Die Sicherheit des inhalativen Insulins ist entsprechend der vorliegenden Daten gut, besondere pharmakologische oder toxikologische Probleme traten in den Prüfungen nicht auf und auch die parallel durchgeführten Lungenfunktionsprüfungen verliefen positiv. Es kann zu einer leichten Abnahme der Lungenfunktion kommen, was derzeit noch in weiteren Studien genauer untersucht wird, klinisch relevante Begleiteffekte wurden bislang aber nicht gesehen und auch Patienten mit leichtem Asthma können offenbar problemlos mit inhalativem Insulin behandelt werden. Anders sieht das bei Rauchern aus. Bei ihnen ist die Resorption stark beschleunigt, was erhebliche Überdosierungen nach sich ziehen kann. Rauchen ist daher eine klare Kontraindikation für inhalatives Insulin.

Insulin-Inhalationssysteme in klinischen Studien

  • Die Firmen Pfizer und Aventis haben bei der europäischen Arzneimittelbehörde EMEA einen Zulassungsantrag für das erste inhalative Insulin (vorgesehenes Warenzeichen: Exubera®) eingereicht. Das Insulin-Trockenpulver zur Inhalation wird durch einen Druckluftpuls zerstäubt und gelangt als homogene Staubwolke in ein Inhalationsreservoir. Die entstehenden Partikel sind klein genug (1 – 3 µm), um ohne vorzeitiges Ausklumpen bis in die Alveolen zu gelangen.

  • Novo Nordisk und Aradigm wollen Anfang 2006 unter der Bezeichnung AERx® Insulin Diabetes Management System (iDMS) ein elektronisches System für inhalierbares Insulin auf den Markt bringen: eine Flüssigaerosol-Insulin-Formulierung, aus der das Insulin schrittweise in Einzeldosen abgegeben wird.
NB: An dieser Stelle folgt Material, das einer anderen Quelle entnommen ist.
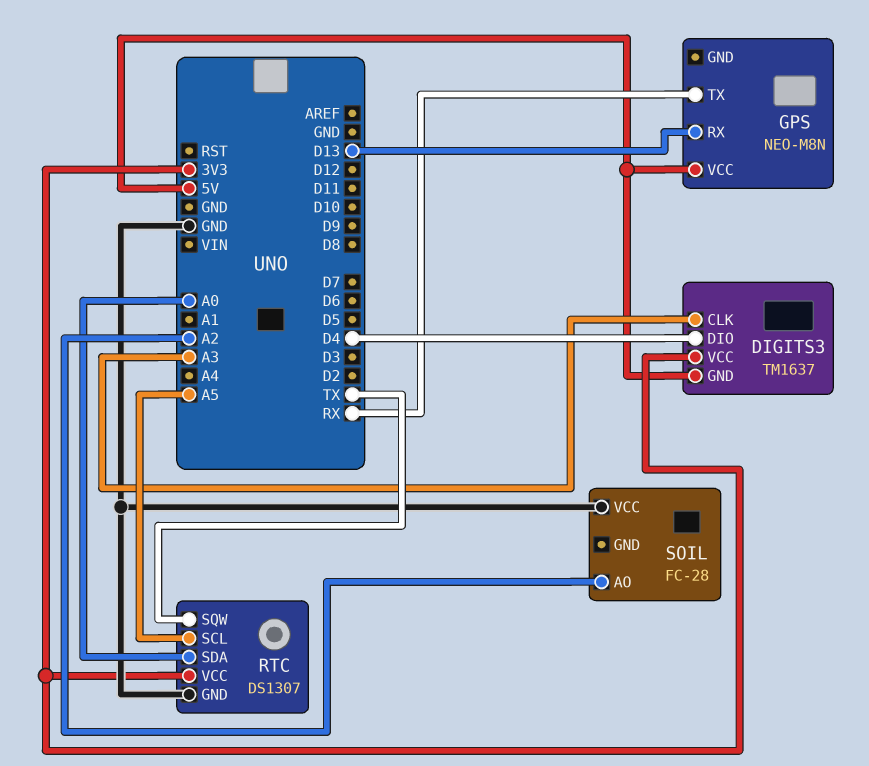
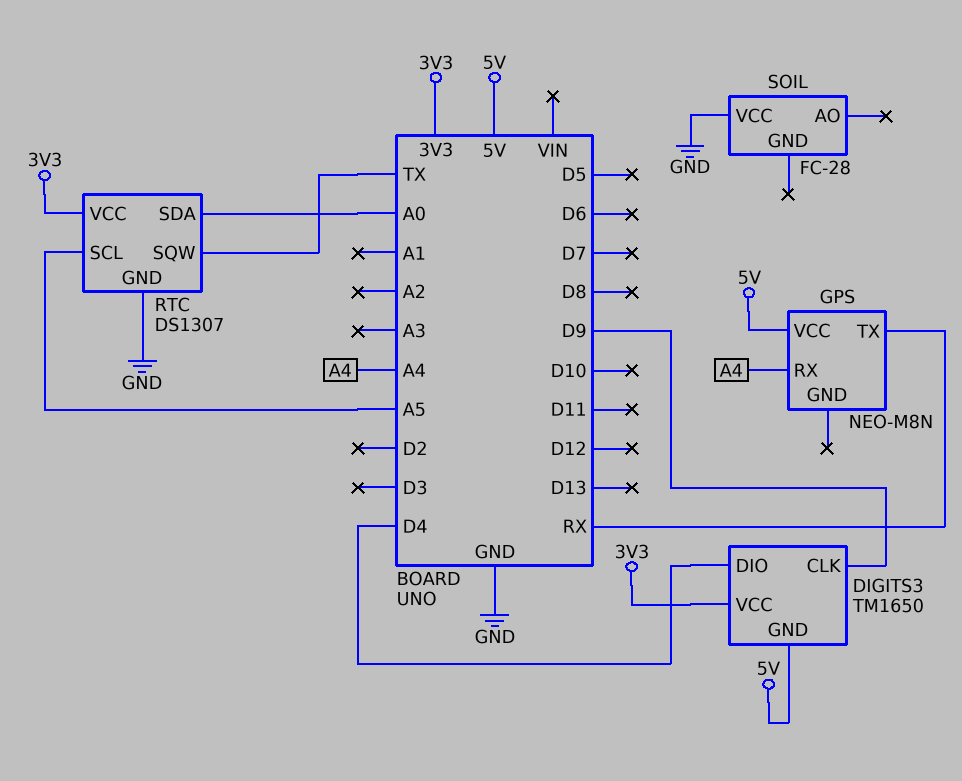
DIGITS3: TM1637 -> TM1650
DIGITS3 pin CLK: A3 -> D9
GPS pin RX: D13 -> A4
SOIL pin AO: A2 -> none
Dieses elektronische Inhalationssystem ermöglicht dem Patienten eine Atmungskontrolle sowie die Auswertung der Daten, so dass eine Überprüfung der Dosierungsdaten und der Atemtechnik möglich wird.

  • Die Pharmaceutical Discovery Corporation (PDC-mannkind) verwendet mit Insulin beladene Technosphere™-Partikel, um das Insulin in die Lunge zu transportieren. Es handelt sich dabei um Diketopiperazinderivate, die sich bei niedrigem pH zu polymeren Partikeln zusammenlagern und dabei andere Moleküle wie z. B. Insulin in einem gitterartigen Polymerverband fixieren können. Diese Partikel werden als Trockenpulver mit dem Inhalationsgerät Med Tone® inhaliert. Die Pulverpartikel werden nach Portionierung durch den Inhalationsluftstrom passiv desaggregiert.

    Die Diketopiperazinderivate werden unmetabolisiert über die Niere ausgeschieden. Ein Vorteil der Technosphere™-Partikel besteht in ihrer einheitlichen Größe, zudem lösen sie sich nach dem Erreichen der Alveolen rasch auf.

  • Der AIR® Inhaler von Eli Lilly-Alkermes verwendet ebenfalls mit Insulin beladene Partikel. Die relativ großen Partikel (10 – 20 µm) des Trockenpulvers zur Inhalation haben eine sehr niedrige Dichte und sind porös, um eine bessere Absorption zu gewährleisten.